# How do you solve the simultaneous equations m+n=19 and m-n=7 ?

Mar 23, 2017

$13$ and $6$

#### Explanation:

Suppose the numbers are $m$ and $n$.

We are given:

$\left\{\begin{matrix}m + n = 19 \\ m - n = 7\end{matrix}\right.$

Adding these two equations together we get:

$2 m = 26$

Dividing both sides by $2$, we find:

$m = 13$

Then from the first equation, we find:

$n = 19 - m = 6$

Mar 23, 2017

See the entire solution process below:

#### Explanation:

First, let's define the two numbers we are looking for. I will call them:

$n$ and $m$.

→ Data lines

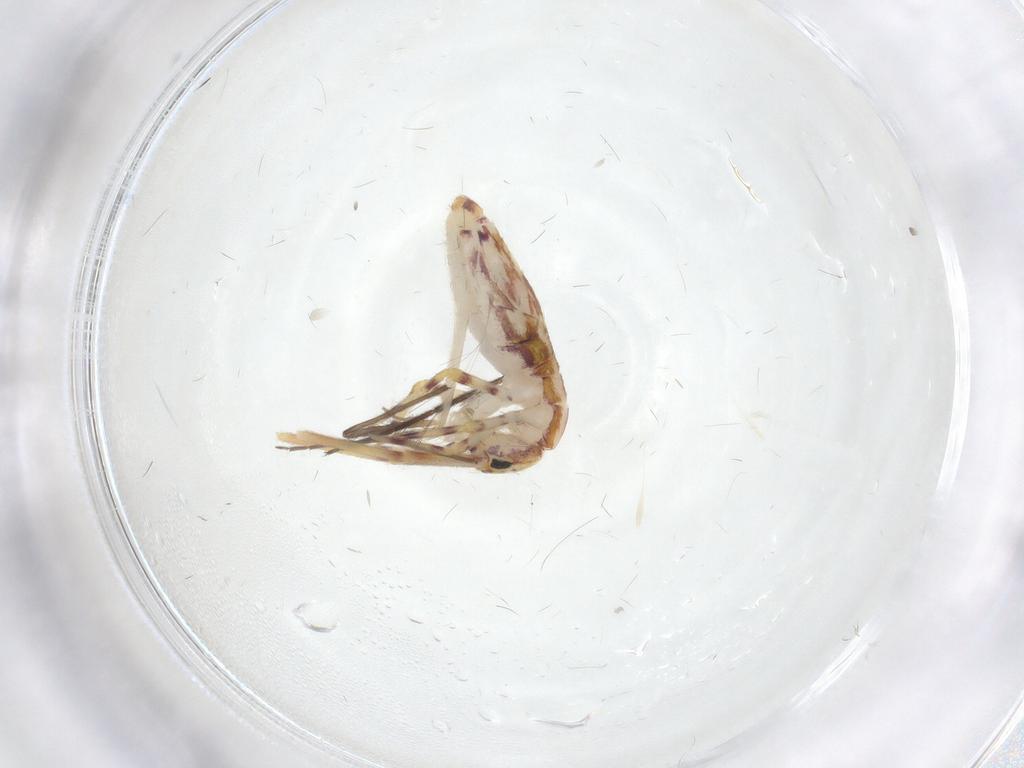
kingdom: Animalia
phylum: Arthropoda
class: Collembola
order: Entomobryomorpha
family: Entomobryidae
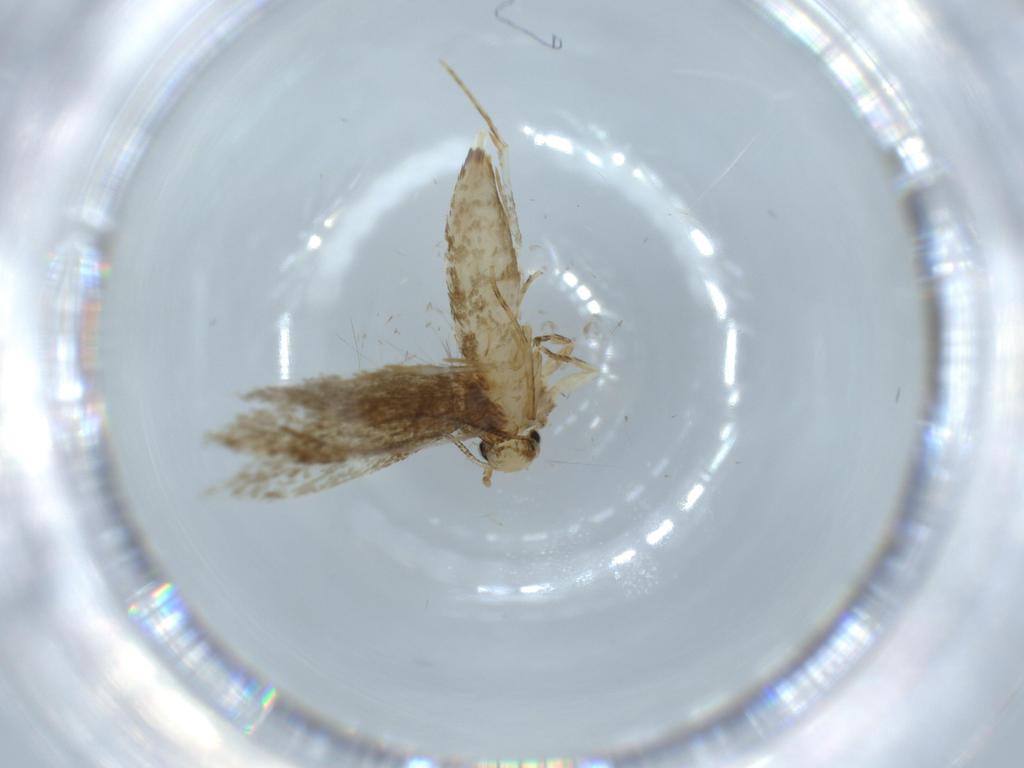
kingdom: Animalia
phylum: Arthropoda
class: Insecta
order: Lepidoptera
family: Tineidae
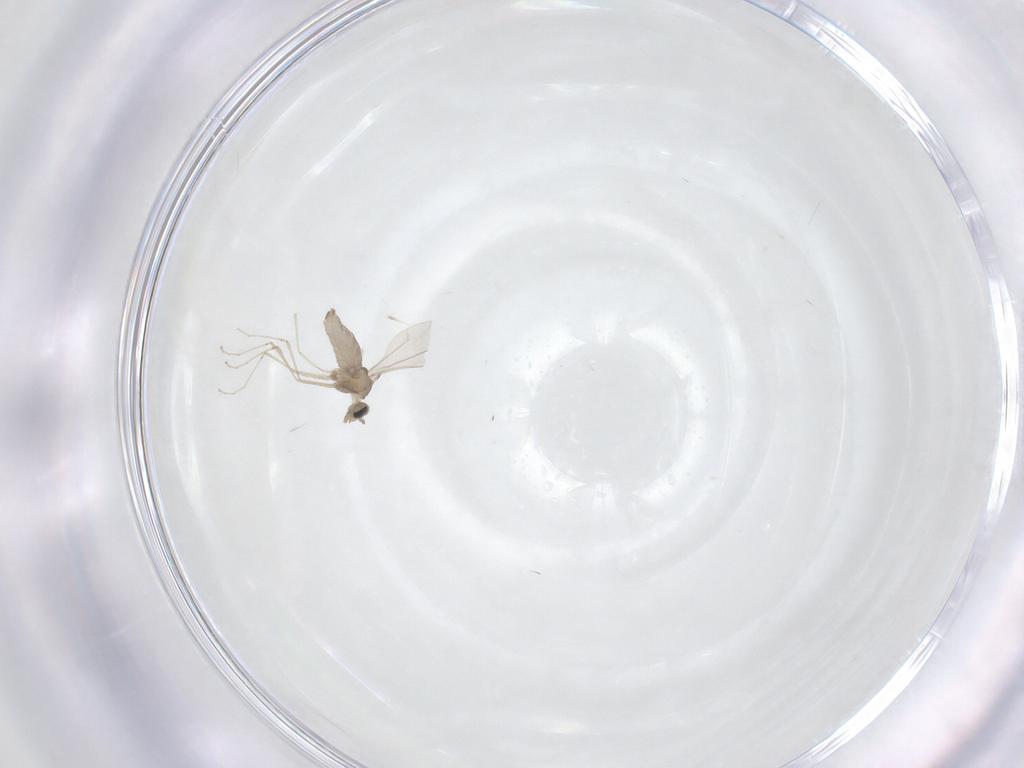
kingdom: Animalia
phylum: Arthropoda
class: Insecta
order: Diptera
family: Cecidomyiidae
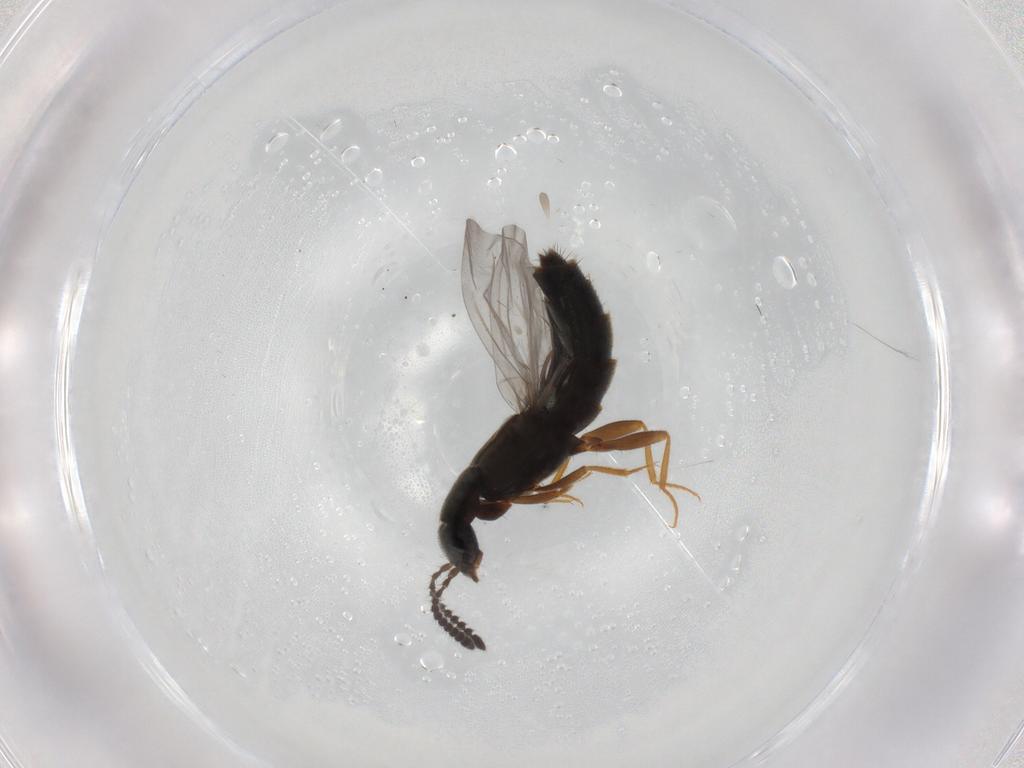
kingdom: Animalia
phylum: Arthropoda
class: Insecta
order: Coleoptera
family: Staphylinidae
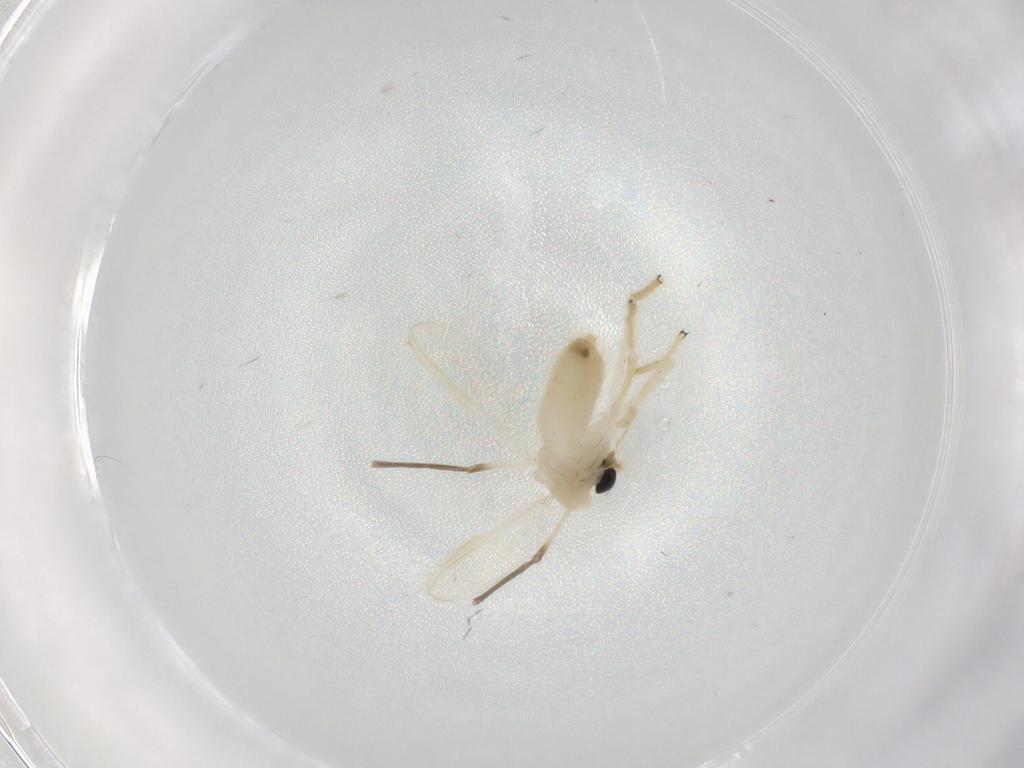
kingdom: Animalia
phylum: Arthropoda
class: Insecta
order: Diptera
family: Sciaridae
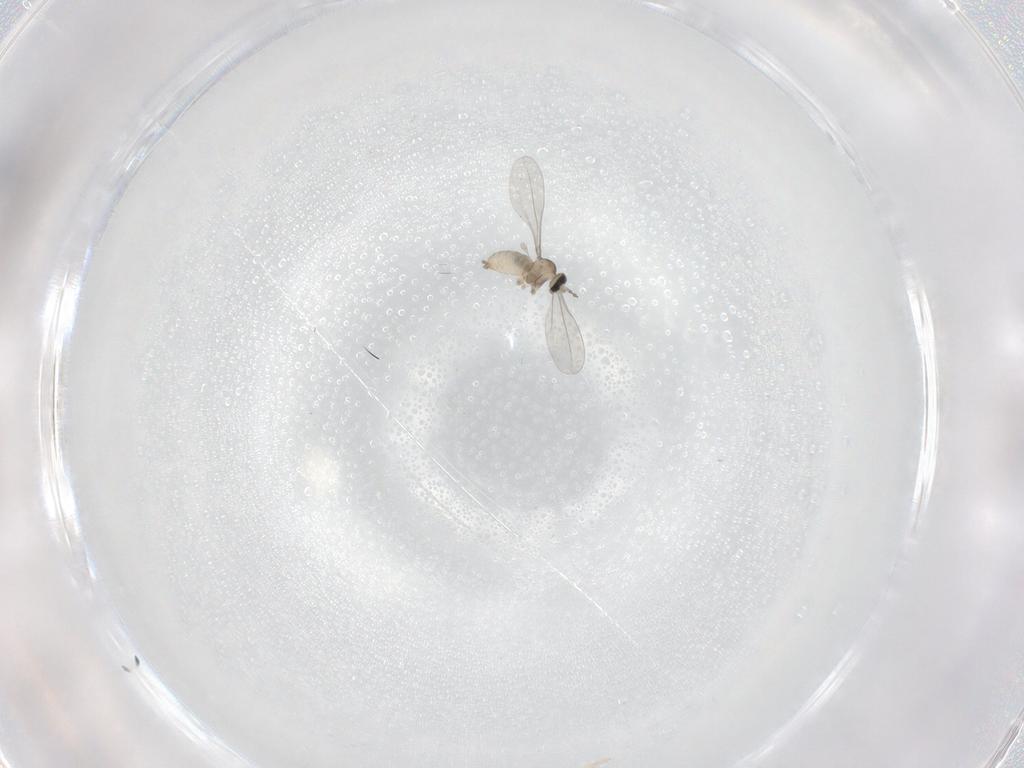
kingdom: Animalia
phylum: Arthropoda
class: Insecta
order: Diptera
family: Cecidomyiidae
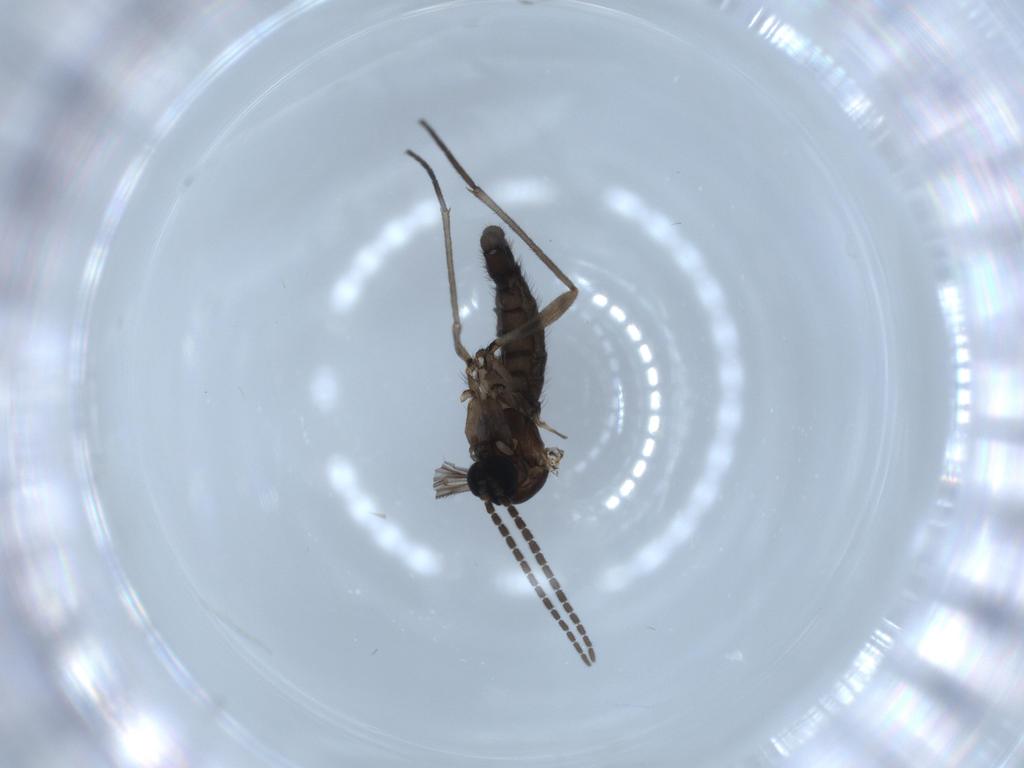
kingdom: Animalia
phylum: Arthropoda
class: Insecta
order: Diptera
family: Sciaridae
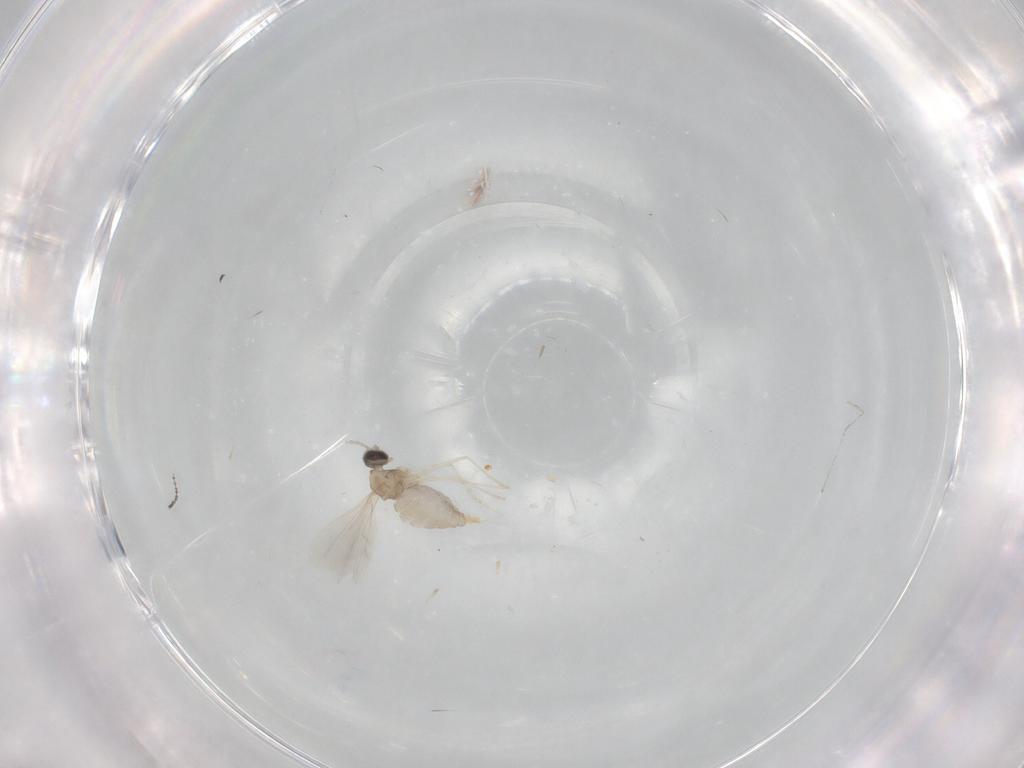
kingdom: Animalia
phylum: Arthropoda
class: Insecta
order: Diptera
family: Cecidomyiidae
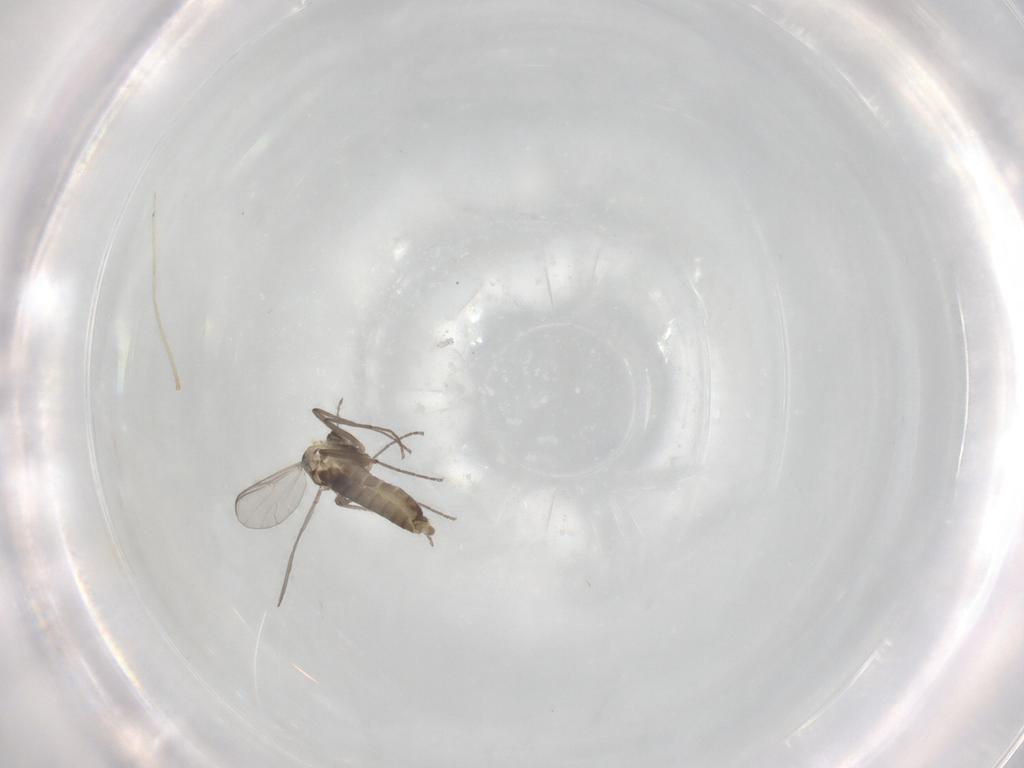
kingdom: Animalia
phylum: Arthropoda
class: Insecta
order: Diptera
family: Chironomidae
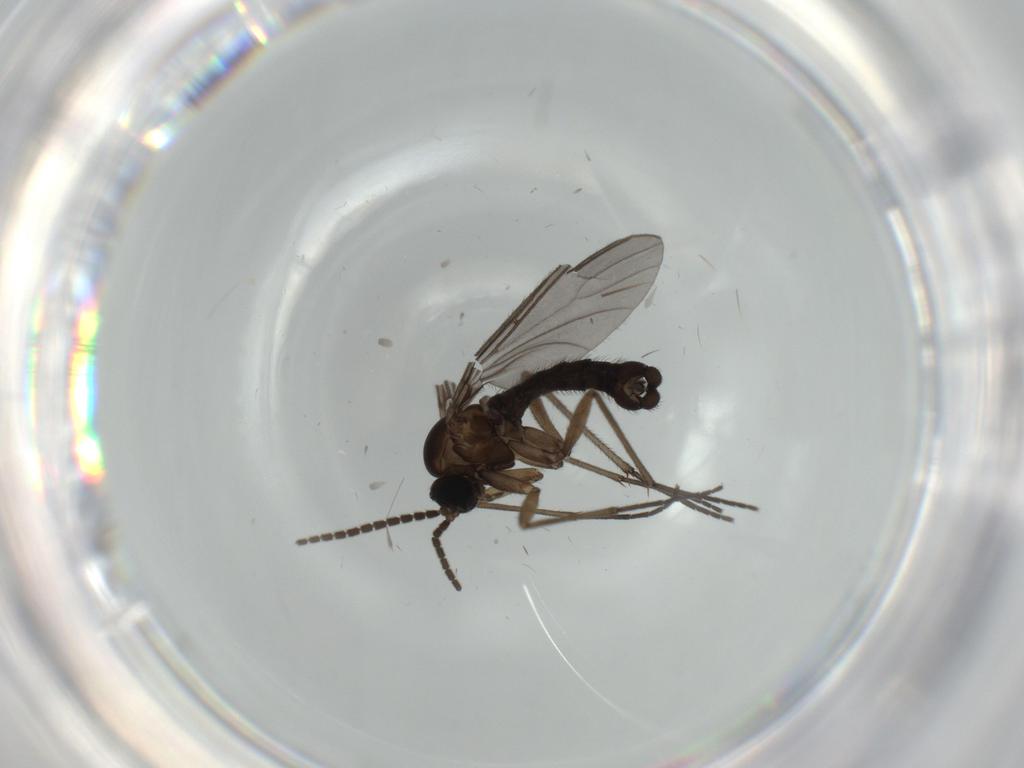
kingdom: Animalia
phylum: Arthropoda
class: Insecta
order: Diptera
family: Sciaridae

→ What the task requires
In the text on solving m + n = 19 and m − n = 7, what equation comes from adding the two equations together?

→ Task output
2m = 26